Penjual roti itu pun terperanjat seraya memuji kebesaran Allah. Dia tak menyangka kalau orangtua yang
diajaknya menginap di tempatnya adalah seorang ulama besar yang dirindukannya.

Demikian kisah Imam Ahmad bin Hanbal dan istighfar tukang roti yang penuh hikmah. Rasulullah SAW
pernah bersabda: "Barangsiapa yang menjaga (mendawamkan) istighfar, maka Allah akan menjadikan
jalan keluar baginya dari semua masalah dan Allah akan berikan rizki dari jalan yang tidak disangka-
sangkanya"

5. Ceritakan ulama sufi dan seekor anjing dalam ilmu tasawuf!

Jb: Kisah Abu Yazid Al-Busthomi dan seekor anjing adalah satu dari banyak kisah hikmah yang
menyadarkan kita tentang hakikat penyucian hati. Abu Yazid merupakan seorang ulama sufi abad ketiga
Hijriyah berkebangsaan Persia.
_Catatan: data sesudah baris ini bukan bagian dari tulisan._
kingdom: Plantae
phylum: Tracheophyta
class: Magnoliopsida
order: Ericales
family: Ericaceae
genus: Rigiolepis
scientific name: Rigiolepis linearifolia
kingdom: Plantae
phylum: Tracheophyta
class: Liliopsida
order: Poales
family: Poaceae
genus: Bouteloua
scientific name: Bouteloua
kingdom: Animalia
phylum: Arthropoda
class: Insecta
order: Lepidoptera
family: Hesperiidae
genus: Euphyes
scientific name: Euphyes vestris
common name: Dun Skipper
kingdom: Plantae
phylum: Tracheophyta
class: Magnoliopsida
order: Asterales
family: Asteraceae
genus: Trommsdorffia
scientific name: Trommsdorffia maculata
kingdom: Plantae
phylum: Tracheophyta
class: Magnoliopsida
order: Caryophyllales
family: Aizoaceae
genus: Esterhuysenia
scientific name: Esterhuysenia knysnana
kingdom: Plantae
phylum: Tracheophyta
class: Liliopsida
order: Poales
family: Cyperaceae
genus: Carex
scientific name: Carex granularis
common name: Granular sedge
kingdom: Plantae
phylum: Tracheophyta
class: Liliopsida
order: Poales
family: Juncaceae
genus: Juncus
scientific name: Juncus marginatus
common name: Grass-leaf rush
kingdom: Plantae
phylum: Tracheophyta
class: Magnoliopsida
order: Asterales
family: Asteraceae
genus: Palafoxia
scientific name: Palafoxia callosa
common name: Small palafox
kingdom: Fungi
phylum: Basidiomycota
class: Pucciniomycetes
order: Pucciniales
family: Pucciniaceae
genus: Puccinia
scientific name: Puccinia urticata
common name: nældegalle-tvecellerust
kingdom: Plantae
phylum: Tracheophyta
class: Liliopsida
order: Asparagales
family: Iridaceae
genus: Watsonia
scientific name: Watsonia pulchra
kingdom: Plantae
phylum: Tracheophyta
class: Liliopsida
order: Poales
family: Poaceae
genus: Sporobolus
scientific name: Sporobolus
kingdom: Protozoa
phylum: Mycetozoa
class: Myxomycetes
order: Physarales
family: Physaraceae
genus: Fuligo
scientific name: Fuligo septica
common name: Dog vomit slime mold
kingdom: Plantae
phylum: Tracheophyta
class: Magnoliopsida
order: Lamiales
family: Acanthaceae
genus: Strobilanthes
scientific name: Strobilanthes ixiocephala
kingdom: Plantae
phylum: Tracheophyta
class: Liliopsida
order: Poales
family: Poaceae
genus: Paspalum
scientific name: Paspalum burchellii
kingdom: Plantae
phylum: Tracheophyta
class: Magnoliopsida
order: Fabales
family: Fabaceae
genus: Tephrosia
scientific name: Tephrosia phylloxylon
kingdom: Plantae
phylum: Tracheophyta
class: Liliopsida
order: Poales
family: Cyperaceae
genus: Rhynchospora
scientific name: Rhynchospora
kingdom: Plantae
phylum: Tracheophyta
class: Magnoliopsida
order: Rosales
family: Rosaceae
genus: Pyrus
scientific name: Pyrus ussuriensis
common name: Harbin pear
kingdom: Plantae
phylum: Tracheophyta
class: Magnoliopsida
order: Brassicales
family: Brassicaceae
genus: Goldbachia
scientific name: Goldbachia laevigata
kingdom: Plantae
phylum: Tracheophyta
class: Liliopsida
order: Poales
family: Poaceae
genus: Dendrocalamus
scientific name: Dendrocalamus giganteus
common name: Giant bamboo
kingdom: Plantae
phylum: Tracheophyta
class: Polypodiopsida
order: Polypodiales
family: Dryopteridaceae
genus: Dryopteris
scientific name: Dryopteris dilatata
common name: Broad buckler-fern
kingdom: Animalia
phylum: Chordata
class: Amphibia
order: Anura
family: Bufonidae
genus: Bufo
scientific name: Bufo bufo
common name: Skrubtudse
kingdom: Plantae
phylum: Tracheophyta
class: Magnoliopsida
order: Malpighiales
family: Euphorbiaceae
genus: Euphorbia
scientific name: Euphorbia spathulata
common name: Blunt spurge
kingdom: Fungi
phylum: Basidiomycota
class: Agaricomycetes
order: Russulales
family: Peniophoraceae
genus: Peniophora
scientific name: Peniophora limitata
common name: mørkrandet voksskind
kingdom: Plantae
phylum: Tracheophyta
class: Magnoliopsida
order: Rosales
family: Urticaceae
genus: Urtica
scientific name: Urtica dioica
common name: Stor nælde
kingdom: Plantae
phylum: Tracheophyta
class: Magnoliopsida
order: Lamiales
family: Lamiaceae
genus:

Beliau lahir Tahun 188 H (804 M) bernama kecil adalah Tayfur.

Saat remaja, Abu Yazid telah mendalami Al-Qur'an dan Hadis Nabi kemudian mempelajari ilmu fikih
Mazhab Hanafi sebelum akhirnya menempuh jalan tasawuf. Sebagai sufi, maqom (kedudukan) makrifat
beliau tidak diragukan lagi. Pernah terbesit di hatinya untuk memohon kepada Allah Ta'ala agar
diberikan sifat ketidakpeduliaan terhadap makanan dan perempuan, kemudian hatinya berkata:
"Pantaskah aku meminta kepada Allah sesuatu yang tidak pernah diminta oleh Rasulullah SAW?" Bahkan
karena ketinggian ilmunya, dia menghukum dirinya sendiri jika melanggar.

Suatu hari Abu Yazid Al-Busthomi mendapat ilmu berharga dari seekor anjing di tepi jalan. Seperti biasa,
Abu Yazid suka berjalan sendiri di malam hari. Lalu beliau melihat seekor anjing berjalan terus ke
arahnya. Ketika anjing itu menghampiri beliau, Abu Yazid mengangkat jubahnya khawatir tersentuh
anjing yang katanya najis itu.Spontan anjing itu pun berhenti dan terus memandangnya. Entah
bagaimana Abu Yazid seperti mendengar anjing itu berkata padanya. "Tubuhku kering dan tidak akan
menyebabkan najis padamu. Kalau pun engkau merasa terkena najis, engkau cukup membasuh 7 kali
dengan air dan tanah, maka najis di tubuhmu itu akan hilang. Tapi jika engkau mengangkat jubahmu
kerana menganggap dirimu lebih mulia, lalu menganggapku anjing yang hina, maka najis yang
menempel di hatimu itu tidak akan bersih walaupun engkau membasuhnya dengan 7 samudera lautan".